**WHAT YOU WILL DO**
Your output must reproduce all the records below precisely and contain no pictures.

· · · ·

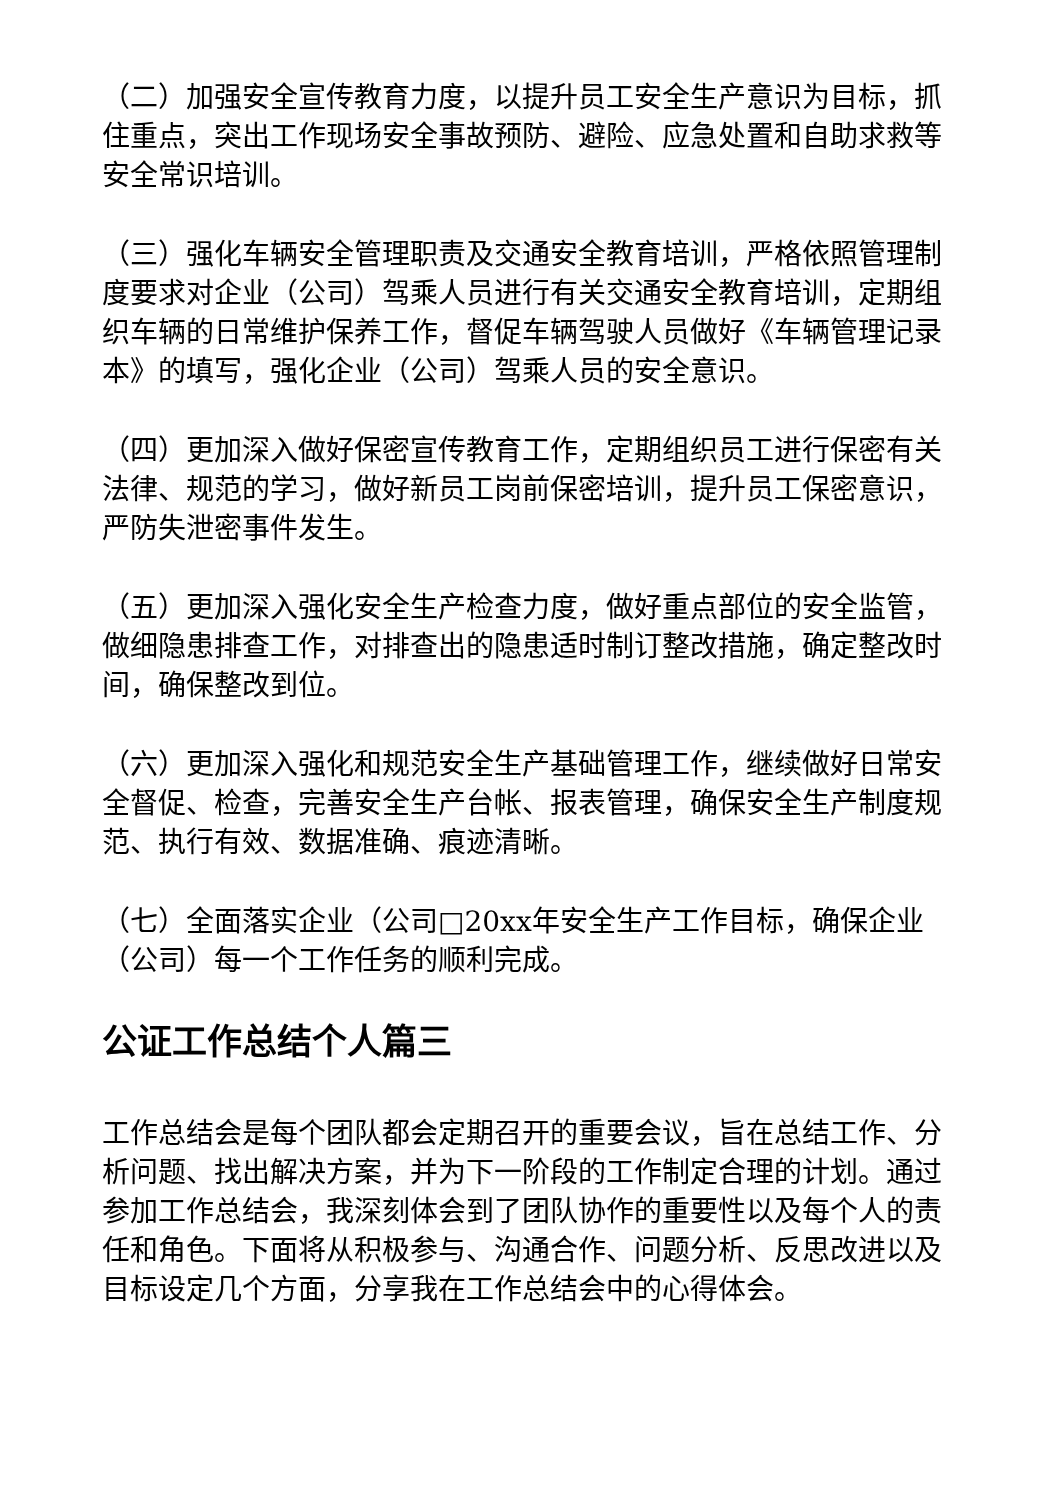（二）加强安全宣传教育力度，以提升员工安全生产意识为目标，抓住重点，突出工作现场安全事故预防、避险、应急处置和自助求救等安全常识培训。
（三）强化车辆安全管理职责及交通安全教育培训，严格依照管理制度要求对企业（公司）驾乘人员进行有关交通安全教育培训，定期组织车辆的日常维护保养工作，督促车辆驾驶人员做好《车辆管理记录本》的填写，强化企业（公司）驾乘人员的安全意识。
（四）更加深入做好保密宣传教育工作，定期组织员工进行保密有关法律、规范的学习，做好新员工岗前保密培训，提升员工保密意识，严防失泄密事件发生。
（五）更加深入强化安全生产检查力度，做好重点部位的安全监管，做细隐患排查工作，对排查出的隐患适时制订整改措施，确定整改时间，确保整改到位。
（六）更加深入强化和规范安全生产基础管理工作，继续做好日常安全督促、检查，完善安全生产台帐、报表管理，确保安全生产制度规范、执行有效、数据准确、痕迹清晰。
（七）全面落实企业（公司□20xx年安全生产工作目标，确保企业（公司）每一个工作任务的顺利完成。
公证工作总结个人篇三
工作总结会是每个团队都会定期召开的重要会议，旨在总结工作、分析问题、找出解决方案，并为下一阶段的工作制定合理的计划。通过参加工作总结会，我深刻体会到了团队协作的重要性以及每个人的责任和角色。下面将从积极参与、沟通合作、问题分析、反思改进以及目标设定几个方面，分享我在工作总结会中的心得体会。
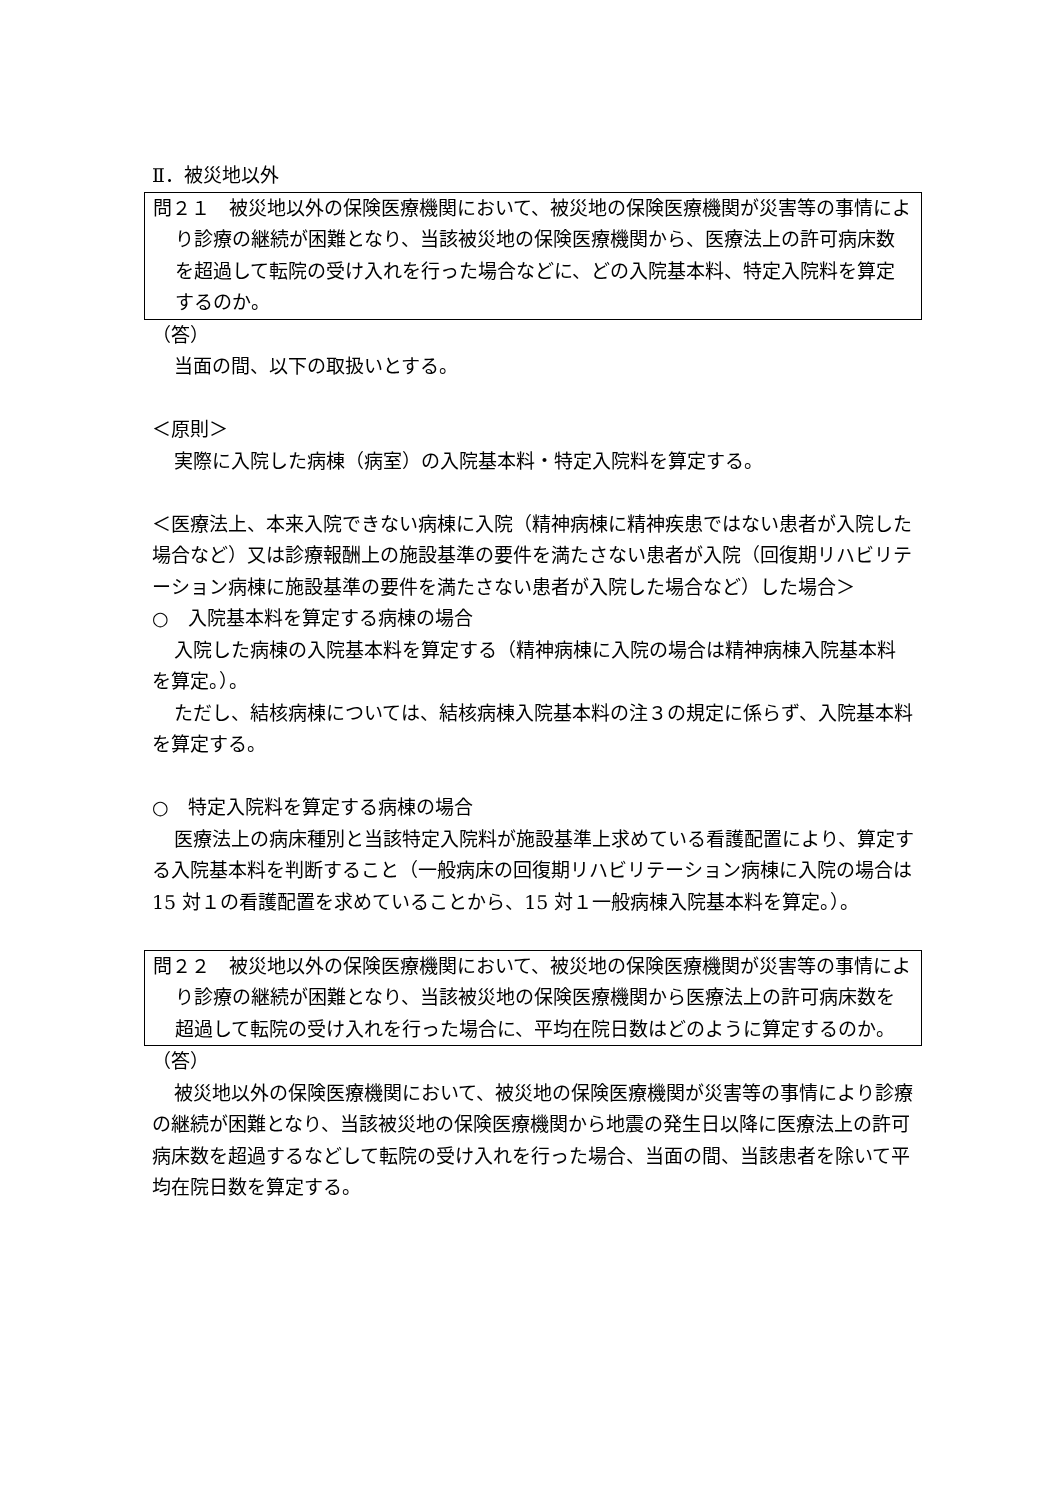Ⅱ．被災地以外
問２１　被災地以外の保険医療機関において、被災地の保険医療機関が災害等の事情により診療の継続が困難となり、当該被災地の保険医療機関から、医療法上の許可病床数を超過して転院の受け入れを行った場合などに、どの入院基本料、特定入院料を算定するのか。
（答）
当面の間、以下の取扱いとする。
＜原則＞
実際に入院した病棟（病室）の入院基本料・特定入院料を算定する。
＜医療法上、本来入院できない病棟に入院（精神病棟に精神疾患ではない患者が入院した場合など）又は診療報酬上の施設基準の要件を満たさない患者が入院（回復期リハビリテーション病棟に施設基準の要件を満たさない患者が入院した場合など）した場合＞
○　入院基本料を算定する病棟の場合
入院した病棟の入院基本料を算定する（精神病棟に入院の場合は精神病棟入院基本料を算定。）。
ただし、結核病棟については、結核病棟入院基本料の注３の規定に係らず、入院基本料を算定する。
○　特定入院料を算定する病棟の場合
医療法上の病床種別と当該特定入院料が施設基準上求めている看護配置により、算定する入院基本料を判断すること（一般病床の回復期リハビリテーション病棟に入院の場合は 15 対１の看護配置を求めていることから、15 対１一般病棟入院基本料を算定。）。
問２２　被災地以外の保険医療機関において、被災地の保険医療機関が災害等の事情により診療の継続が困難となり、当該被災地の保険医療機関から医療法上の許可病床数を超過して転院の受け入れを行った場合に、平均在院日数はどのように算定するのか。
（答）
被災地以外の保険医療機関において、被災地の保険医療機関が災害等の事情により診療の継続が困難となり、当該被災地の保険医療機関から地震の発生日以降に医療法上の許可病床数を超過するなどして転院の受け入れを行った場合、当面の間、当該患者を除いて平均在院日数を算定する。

· · · ·

**WRITTEN SOLUTION**
（二）加强安全宣传教育力度，以提升员工安全生产意识为目标，抓住重点，突出工作现场安全事故预防、避险、应急处置和自助求救等安全常识培训。
（三）强化车辆安全管理职责及交通安全教育培训，严格依照管理制度要求对企业（公司）驾乘人员进行有关交通安全教育培训，定期组织车辆的日常维护保养工作，督促车辆驾驶人员做好《车辆管理记录本》的填写，强化企业（公司）驾乘人员的安全意识。
（四）更加深入做好保密宣传教育工作，定期组织员工进行保密有关法律、规范的学习，做好新员工岗前保密培训，提升员工保密意识，严防失泄密事件发生。
（五）更加深入强化安全生产检查力度，做好重点部位的安全监管，做细隐患排查工作，对排查出的隐患适时制订整改措施，确定整改时间，确保整改到位。
（六）更加深入强化和规范安全生产基础管理工作，继续做好日常安全督促、检查，完善安全生产台帐、报表管理，确保安全生产制度规范、执行有效、数据准确、痕迹清晰。
（七）全面落实企业（公司□20xx年安全生产工作目标，确保企业（公司）每一个工作任务的顺利完成。
公证工作总结个人篇三
工作总结会是每个团队都会定期召开的重要会议，旨在总结工作、分析问题、找出解决方案，并为下一阶段的工作制定合理的计划。通过参加工作总结会，我深刻体会到了团队协作的重要性以及每个人的责任和角色。下面将从积极参与、沟通合作、问题分析、反思改进以及目标设定几个方面，分享我在工作总结会中的心得体会。
Ⅱ．被災地以外
問２１　被災地以外の保険医療機関において、被災地の保険医療機関が災害等の事情により診療の継続が困難となり、当該被災地の保険医療機関から、医療法上の許可病床数を超過して転院の受け入れを行った場合などに、どの入院基本料、特定入院料を算定するのか。
（答）
当面の間、以下の取扱いとする。
＜原則＞
実際に入院した病棟（病室）の入院基本料・特定入院料を算定する。
＜医療法上、本来入院できない病棟に入院（精神病棟に精神疾患ではない患者が入院した場合など）又は診療報酬上の施設基準の要件を満たさない患者が入院（回復期リハビリテーション病棟に施設基準の要件を満たさない患者が入院した場合など）した場合＞
○　入院基本料を算定する病棟の場合
入院した病棟の入院基本料を算定する（精神病棟に入院の場合は精神病棟入院基本料を算定。）。
ただし、結核病棟については、結核病棟入院基本料の注３の規定に係らず、入院基本料を算定する。
○　特定入院料を算定する病棟の場合
医療法上の病床種別と当該特定入院料が施設基準上求めている看護配置により、算定する入院基本料を判断すること（一般病床の回復期リハビリテーション病棟に入院の場合は 15 対１の看護配置を求めていることから、15 対１一般病棟入院基本料を算定。）。
問２２　被災地以外の保険医療機関において、被災地の保険医療機関が災害等の事情により診療の継続が困難となり、当該被災地の保険医療機関から医療法上の許可病床数を超過して転院の受け入れを行った場合に、平均在院日数はどのように算定するのか。
（答）
被災地以外の保険医療機関において、被災地の保険医療機関が災害等の事情により診療の継続が困難となり、当該被災地の保険医療機関から地震の発生日以降に医療法上の許可病床数を超過するなどして転院の受け入れを行った場合、当面の間、当該患者を除いて平均在院日数を算定する。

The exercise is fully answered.